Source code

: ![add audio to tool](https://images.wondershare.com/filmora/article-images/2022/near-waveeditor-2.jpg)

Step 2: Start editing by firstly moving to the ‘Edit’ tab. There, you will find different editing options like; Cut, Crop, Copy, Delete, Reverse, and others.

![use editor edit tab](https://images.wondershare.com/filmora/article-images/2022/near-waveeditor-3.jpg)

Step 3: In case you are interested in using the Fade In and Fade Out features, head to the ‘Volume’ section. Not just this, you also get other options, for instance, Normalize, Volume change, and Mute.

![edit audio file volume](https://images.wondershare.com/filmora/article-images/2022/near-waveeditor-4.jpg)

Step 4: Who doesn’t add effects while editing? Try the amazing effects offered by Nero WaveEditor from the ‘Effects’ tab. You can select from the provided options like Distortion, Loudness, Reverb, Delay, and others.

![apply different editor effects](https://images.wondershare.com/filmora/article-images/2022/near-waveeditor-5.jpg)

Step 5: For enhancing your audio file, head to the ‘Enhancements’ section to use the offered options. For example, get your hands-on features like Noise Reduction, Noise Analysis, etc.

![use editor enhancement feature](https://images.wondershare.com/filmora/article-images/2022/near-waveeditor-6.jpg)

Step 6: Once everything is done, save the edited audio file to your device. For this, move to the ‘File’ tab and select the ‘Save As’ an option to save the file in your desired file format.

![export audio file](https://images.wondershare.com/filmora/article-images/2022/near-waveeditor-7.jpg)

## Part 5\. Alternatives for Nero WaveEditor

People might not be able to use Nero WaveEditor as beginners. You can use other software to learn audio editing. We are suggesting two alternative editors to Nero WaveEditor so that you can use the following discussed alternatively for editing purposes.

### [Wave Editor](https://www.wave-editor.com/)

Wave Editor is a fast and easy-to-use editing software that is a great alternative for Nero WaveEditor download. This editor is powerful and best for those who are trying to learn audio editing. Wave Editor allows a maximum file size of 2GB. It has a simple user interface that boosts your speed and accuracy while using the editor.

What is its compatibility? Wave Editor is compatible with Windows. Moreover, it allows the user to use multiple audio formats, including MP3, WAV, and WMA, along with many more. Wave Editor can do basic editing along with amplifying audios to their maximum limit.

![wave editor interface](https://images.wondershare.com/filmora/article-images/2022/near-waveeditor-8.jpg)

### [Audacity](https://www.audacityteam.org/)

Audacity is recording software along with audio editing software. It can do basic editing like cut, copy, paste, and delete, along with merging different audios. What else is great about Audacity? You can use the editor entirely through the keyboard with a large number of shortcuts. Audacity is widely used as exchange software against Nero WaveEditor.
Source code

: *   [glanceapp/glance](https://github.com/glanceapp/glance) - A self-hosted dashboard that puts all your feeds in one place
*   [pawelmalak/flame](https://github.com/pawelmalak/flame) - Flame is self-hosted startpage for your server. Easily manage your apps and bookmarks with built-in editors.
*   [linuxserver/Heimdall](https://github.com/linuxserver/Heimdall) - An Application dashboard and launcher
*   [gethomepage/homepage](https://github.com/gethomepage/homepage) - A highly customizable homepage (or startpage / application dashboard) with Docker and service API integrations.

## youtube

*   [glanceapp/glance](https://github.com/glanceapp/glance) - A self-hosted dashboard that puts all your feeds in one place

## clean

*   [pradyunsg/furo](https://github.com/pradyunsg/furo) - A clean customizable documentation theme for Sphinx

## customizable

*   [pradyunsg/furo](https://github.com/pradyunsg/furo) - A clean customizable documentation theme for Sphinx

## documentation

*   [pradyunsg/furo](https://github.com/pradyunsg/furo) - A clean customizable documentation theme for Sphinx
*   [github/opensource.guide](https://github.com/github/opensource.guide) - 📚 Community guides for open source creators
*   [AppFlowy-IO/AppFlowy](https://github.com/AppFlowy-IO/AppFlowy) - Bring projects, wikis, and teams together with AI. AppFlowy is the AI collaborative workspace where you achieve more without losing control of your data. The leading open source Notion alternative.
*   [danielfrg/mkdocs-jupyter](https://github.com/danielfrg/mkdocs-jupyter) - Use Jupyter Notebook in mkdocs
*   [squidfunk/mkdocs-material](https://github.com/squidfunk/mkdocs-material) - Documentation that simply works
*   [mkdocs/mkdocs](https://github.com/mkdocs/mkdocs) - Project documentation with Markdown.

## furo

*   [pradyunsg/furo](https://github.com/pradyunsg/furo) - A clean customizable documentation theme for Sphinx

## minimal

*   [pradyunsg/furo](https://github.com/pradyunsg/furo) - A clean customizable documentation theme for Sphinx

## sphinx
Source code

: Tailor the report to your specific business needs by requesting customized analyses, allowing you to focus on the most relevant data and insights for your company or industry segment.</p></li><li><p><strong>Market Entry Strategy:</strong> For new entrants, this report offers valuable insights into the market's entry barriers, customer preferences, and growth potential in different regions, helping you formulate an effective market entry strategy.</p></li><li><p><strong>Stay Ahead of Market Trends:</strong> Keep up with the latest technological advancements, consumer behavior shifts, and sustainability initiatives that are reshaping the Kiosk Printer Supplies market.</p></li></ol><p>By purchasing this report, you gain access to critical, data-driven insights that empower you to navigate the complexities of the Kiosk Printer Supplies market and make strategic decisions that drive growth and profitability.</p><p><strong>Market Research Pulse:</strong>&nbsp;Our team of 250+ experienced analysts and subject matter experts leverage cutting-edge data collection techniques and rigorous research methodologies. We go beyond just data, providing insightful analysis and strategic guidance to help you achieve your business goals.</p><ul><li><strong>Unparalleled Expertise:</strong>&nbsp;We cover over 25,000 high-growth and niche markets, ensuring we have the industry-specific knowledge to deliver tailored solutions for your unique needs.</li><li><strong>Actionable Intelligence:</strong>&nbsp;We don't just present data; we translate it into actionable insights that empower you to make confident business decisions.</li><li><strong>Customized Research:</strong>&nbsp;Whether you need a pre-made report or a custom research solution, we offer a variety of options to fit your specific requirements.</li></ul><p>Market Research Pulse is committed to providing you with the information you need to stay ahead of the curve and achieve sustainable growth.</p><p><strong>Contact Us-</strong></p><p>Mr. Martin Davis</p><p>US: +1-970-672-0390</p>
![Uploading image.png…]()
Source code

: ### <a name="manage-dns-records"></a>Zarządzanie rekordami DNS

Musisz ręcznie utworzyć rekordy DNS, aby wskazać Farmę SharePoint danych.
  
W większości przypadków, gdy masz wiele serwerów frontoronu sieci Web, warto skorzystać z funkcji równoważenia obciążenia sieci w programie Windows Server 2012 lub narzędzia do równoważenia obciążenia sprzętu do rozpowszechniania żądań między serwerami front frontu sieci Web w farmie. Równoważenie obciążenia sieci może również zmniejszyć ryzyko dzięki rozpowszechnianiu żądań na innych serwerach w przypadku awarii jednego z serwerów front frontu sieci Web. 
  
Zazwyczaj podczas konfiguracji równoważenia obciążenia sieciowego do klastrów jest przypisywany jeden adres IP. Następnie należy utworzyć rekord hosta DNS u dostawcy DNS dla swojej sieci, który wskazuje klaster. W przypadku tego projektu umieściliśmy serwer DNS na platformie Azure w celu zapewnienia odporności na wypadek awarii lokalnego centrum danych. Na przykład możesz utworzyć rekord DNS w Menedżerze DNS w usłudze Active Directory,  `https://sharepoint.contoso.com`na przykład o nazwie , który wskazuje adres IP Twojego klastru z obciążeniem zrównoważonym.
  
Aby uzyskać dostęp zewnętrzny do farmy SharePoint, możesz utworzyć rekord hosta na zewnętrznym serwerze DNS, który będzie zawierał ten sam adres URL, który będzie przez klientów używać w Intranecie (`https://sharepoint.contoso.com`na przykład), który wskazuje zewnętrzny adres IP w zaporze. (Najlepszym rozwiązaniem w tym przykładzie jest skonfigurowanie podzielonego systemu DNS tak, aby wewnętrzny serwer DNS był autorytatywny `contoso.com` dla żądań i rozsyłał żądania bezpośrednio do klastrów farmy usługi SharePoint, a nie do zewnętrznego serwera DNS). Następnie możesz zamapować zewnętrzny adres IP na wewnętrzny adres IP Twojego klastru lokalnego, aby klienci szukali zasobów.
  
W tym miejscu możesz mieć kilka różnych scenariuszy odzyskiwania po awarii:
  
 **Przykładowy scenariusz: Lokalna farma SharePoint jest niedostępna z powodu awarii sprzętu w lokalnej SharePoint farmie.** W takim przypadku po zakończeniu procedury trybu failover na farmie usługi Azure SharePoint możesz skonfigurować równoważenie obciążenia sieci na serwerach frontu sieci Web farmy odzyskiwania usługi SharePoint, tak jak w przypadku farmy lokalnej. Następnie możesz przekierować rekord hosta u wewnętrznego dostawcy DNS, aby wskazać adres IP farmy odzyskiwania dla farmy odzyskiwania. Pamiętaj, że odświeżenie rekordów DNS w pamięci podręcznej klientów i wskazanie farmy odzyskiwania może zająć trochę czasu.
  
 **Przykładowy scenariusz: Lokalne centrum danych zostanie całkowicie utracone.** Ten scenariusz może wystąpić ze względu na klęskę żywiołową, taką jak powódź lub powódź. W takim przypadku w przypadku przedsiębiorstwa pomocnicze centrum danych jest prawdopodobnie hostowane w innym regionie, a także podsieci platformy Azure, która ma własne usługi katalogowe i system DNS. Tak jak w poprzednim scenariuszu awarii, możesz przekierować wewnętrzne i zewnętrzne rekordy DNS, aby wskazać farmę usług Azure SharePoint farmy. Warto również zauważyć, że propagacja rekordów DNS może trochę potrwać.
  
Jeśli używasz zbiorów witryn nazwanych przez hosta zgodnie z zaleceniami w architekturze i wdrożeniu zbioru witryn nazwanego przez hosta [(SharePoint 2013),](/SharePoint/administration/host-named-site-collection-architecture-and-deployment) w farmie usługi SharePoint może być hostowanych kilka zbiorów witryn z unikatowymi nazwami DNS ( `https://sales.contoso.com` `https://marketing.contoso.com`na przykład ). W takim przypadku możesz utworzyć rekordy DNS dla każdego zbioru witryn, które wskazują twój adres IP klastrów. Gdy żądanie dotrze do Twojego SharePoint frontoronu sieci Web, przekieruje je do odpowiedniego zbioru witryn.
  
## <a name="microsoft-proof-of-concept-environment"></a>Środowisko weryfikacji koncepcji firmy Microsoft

• [Try it]:
Return, please, the lines of the data from the first through the line containing "### [Wave Editor](https://www.wave-editor.com/)", both kept, exactly as they stand and nothing more.

• [Solution for this problem]:
Source code

: ![add audio to tool](https://images.wondershare.com/filmora/article-images/2022/near-waveeditor-2.jpg)

Step 2: Start editing by firstly moving to the ‘Edit’ tab. There, you will find different editing options like; Cut, Crop, Copy, Delete, Reverse, and others.

![use editor edit tab](https://images.wondershare.com/filmora/article-images/2022/near-waveeditor-3.jpg)

Step 3: In case you are interested in using the Fade In and Fade Out features, head to the ‘Volume’ section. Not just this, you also get other options, for instance, Normalize, Volume change, and Mute.

![edit audio file volume](https://images.wondershare.com/filmora/article-images/2022/near-waveeditor-4.jpg)

Step 4: Who doesn’t add effects while editing? Try the amazing effects offered by Nero WaveEditor from the ‘Effects’ tab. You can select from the provided options like Distortion, Loudness, Reverb, Delay, and others.

![apply different editor effects](https://images.wondershare.com/filmora/article-images/2022/near-waveeditor-5.jpg)

Step 5: For enhancing your audio file, head to the ‘Enhancements’ section to use the offered options. For example, get your hands-on features like Noise Reduction, Noise Analysis, etc.

![use editor enhancement feature](https://images.wondershare.com/filmora/article-images/2022/near-waveeditor-6.jpg)

Step 6: Once everything is done, save the edited audio file to your device. For this, move to the ‘File’ tab and select the ‘Save As’ an option to save the file in your desired file format.

![export audio file](https://images.wondershare.com/filmora/article-images/2022/near-waveeditor-7.jpg)

## Part 5\. Alternatives for Nero WaveEditor

People might not be able to use Nero WaveEditor as beginners. You can use other software to learn audio editing. We are suggesting two alternative editors to Nero WaveEditor so that you can use the following discussed alternatively for editing purposes.

### [Wave Editor](https://www.wave-editor.com/)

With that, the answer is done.